WHAT THE TASK ASKS: Restate word for word the lines of the records below, starting at the line that contains "Loại tường này" and ending at the line that contains "Tương tự với", with both of those lines included and nothing else.

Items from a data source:
--
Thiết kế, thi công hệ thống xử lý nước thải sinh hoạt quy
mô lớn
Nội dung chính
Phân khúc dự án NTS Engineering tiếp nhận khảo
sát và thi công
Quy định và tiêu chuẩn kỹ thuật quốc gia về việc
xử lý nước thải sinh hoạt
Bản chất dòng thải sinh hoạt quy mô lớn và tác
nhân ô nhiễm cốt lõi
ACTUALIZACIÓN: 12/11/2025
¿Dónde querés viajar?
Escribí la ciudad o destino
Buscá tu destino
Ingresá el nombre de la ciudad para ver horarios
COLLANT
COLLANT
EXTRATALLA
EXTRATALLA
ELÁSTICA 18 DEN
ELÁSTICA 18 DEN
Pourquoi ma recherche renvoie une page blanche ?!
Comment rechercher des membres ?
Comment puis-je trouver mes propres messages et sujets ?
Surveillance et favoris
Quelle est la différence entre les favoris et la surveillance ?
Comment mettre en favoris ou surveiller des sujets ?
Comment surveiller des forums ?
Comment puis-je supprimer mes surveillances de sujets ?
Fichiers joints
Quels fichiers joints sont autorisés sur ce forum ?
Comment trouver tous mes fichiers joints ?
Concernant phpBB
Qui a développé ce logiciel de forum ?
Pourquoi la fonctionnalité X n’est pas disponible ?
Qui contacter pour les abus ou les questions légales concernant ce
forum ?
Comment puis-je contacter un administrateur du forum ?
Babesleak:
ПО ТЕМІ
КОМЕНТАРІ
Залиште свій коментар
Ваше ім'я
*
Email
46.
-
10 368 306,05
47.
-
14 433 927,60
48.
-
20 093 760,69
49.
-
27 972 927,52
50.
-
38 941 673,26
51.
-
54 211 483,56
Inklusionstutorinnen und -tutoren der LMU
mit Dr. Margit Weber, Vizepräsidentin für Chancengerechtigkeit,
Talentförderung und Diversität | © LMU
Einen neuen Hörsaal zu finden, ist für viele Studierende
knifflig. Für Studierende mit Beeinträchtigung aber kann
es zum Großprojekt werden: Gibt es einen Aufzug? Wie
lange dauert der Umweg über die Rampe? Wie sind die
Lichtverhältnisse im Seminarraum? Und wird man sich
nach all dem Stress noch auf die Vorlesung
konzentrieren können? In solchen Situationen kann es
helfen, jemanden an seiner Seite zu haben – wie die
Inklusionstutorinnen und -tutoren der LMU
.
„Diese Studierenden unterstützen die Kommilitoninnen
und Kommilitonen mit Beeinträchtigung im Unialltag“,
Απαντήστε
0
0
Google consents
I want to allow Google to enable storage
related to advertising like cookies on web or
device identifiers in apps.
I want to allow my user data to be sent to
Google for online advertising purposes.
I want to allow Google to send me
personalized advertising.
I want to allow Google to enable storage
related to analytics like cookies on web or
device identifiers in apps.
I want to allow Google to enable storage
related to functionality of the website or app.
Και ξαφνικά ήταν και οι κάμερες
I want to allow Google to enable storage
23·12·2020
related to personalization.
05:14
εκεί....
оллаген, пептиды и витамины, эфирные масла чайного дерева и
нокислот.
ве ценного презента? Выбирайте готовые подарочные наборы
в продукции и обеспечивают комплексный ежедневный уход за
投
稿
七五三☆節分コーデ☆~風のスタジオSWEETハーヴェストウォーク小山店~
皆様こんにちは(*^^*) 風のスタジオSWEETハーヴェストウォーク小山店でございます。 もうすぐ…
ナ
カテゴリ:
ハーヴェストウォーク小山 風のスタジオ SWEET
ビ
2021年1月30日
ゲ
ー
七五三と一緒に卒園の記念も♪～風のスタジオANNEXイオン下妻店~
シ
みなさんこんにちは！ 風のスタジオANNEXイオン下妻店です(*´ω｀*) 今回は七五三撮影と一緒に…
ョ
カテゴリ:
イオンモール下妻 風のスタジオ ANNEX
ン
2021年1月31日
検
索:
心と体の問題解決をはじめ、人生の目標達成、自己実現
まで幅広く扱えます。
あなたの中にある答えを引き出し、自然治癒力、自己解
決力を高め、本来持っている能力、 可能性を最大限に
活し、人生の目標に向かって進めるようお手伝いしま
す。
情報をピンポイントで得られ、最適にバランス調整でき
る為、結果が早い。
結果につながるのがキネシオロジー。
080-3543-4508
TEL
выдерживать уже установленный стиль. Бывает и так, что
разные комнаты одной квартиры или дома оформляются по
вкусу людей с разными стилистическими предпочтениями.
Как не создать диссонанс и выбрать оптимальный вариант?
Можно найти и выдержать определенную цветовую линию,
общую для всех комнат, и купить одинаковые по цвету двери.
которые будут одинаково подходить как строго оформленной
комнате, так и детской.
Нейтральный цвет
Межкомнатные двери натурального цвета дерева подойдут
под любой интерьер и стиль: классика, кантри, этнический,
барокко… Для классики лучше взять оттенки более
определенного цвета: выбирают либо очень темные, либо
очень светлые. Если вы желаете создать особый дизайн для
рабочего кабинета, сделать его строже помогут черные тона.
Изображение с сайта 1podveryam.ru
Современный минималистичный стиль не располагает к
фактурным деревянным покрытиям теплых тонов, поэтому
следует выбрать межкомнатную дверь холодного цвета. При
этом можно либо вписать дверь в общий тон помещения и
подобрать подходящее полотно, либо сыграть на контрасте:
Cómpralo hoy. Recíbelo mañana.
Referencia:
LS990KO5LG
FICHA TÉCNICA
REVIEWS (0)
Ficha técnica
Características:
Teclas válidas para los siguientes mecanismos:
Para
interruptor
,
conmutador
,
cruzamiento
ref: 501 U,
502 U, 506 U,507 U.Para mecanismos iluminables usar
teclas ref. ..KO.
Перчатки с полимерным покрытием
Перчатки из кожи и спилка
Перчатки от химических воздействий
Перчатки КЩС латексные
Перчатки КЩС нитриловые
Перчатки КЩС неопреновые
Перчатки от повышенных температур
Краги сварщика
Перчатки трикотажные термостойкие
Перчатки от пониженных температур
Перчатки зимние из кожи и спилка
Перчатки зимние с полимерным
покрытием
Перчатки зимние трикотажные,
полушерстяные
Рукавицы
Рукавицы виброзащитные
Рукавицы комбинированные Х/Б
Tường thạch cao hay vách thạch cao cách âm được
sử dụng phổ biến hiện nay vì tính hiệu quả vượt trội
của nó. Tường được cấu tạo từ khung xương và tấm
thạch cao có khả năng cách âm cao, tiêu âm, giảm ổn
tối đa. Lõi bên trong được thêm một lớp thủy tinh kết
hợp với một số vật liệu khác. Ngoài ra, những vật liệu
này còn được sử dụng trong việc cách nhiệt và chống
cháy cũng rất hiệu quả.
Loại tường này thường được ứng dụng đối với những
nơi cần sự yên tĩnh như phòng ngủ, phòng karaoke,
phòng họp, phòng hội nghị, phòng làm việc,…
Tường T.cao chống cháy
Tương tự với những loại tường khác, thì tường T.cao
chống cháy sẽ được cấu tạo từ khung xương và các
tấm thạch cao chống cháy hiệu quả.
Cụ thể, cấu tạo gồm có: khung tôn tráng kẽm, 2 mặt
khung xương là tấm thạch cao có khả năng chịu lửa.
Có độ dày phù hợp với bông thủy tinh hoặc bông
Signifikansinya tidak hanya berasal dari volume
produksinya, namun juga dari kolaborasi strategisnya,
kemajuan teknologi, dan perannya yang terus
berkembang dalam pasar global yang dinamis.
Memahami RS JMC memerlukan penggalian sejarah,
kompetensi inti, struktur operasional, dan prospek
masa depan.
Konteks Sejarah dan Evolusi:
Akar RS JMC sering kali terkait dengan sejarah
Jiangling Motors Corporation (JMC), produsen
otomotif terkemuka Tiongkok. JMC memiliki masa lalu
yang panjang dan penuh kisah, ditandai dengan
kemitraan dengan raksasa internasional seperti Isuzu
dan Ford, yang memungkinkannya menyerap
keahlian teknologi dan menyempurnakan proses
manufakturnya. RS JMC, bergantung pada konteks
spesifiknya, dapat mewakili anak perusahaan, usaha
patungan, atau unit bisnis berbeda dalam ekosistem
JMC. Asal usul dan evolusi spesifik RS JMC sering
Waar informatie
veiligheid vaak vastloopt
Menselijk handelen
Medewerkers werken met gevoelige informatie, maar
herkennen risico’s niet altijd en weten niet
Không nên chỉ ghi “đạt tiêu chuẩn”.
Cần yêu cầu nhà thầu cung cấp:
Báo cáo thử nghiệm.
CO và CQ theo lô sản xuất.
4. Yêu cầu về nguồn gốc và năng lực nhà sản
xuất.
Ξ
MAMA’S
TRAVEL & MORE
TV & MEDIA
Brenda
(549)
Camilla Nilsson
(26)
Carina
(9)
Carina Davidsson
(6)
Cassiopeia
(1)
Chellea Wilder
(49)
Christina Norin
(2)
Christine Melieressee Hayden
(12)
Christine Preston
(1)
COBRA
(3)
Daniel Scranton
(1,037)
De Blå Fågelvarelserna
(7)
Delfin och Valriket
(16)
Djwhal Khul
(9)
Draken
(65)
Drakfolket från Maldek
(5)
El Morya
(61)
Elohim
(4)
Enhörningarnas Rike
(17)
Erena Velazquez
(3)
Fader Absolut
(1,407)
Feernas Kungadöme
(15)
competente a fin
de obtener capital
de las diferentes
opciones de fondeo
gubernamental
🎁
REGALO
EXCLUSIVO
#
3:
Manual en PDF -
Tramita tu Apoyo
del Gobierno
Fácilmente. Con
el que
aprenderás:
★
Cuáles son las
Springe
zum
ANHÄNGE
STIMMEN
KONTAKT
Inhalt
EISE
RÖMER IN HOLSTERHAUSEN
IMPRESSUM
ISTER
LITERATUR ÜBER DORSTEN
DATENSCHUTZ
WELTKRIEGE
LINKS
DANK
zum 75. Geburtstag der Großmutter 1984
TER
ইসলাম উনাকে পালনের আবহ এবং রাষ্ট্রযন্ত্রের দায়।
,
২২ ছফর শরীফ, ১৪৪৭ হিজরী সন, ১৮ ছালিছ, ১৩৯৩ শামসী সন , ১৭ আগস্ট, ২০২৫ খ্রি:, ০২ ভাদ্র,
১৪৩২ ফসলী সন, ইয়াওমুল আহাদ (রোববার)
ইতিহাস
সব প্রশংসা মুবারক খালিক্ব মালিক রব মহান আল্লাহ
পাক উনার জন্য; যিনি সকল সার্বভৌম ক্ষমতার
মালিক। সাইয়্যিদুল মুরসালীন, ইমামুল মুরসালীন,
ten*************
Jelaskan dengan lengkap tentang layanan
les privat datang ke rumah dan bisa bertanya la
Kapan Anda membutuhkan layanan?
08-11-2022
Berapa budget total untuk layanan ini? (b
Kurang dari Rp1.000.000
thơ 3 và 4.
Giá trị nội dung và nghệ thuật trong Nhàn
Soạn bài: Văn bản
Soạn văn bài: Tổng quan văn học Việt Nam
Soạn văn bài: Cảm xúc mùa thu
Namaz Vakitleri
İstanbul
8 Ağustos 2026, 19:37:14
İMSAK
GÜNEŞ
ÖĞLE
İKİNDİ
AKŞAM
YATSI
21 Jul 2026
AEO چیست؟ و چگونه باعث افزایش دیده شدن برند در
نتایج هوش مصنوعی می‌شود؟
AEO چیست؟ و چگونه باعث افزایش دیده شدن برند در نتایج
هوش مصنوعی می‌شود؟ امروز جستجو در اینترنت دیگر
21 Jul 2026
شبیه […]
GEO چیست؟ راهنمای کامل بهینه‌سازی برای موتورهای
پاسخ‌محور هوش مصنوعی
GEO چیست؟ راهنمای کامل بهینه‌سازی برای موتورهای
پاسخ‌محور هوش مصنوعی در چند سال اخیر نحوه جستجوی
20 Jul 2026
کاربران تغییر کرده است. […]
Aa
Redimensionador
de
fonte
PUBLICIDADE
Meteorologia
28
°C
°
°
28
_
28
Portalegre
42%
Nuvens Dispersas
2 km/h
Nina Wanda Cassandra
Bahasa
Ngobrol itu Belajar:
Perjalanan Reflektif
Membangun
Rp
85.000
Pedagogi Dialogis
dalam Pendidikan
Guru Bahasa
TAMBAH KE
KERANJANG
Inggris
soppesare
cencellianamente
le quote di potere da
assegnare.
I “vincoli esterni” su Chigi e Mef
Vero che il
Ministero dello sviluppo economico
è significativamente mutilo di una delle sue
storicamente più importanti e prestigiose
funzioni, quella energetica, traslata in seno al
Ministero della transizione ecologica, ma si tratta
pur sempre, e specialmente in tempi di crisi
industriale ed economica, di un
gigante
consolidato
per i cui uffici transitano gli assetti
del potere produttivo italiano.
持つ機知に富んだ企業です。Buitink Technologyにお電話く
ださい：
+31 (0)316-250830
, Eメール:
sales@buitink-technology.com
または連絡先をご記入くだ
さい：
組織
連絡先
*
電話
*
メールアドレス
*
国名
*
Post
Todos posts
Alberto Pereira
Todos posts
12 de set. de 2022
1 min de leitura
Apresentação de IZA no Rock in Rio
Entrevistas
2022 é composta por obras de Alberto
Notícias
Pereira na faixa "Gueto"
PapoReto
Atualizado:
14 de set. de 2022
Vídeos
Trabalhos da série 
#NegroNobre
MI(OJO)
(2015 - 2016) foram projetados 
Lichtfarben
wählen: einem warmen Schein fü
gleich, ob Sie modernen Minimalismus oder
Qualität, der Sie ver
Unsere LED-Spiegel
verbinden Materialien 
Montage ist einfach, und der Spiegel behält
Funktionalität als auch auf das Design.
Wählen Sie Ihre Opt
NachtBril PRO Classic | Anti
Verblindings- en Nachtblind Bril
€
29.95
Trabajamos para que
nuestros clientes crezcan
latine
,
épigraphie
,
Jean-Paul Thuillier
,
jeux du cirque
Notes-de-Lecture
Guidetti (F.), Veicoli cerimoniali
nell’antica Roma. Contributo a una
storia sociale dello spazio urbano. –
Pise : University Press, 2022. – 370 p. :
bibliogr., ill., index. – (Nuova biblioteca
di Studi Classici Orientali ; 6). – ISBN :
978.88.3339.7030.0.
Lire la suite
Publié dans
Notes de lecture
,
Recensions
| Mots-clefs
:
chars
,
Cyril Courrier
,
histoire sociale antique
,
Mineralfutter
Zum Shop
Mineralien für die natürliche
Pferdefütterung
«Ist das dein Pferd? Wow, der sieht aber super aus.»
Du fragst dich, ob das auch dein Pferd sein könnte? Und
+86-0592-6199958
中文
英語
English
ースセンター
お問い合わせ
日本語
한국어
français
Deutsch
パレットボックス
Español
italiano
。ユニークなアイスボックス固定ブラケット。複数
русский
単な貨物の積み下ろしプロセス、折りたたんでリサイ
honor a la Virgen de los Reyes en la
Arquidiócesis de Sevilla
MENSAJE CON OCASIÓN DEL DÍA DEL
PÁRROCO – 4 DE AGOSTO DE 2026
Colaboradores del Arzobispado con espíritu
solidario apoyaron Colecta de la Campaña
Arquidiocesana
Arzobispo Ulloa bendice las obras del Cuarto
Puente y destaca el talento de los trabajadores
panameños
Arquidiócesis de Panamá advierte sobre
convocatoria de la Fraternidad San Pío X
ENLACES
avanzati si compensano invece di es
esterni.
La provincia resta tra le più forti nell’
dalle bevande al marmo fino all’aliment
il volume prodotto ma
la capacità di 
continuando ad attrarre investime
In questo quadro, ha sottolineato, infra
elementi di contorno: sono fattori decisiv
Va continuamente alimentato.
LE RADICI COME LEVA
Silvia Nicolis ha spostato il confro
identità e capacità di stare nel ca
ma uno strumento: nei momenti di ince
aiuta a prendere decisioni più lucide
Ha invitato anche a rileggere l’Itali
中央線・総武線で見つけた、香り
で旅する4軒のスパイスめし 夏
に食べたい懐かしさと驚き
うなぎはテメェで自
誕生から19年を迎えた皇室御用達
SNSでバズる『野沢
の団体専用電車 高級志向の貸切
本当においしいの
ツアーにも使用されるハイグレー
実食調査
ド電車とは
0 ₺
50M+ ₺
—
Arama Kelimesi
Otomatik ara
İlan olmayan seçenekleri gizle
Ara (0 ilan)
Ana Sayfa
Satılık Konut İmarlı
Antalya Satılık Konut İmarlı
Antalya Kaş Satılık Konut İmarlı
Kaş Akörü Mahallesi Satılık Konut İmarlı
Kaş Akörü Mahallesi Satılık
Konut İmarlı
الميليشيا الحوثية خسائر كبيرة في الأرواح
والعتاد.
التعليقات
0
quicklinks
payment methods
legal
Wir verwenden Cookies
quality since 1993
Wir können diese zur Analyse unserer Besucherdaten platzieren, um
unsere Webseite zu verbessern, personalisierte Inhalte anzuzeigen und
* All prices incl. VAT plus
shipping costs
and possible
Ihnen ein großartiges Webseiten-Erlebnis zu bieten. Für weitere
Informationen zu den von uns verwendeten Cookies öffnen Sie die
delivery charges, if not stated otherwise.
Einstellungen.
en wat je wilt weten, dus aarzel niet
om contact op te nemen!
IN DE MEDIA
--
ANSWER TO THIS PROBLEM:
Loại tường này thường được ứng dụng đối với những
nơi cần sự yên tĩnh như phòng ngủ, phòng karaoke,
phòng họp, phòng hội nghị, phòng làm việc,…
Tường T.cao chống cháy
Tương tự với những loại tường khác, thì tường T.cao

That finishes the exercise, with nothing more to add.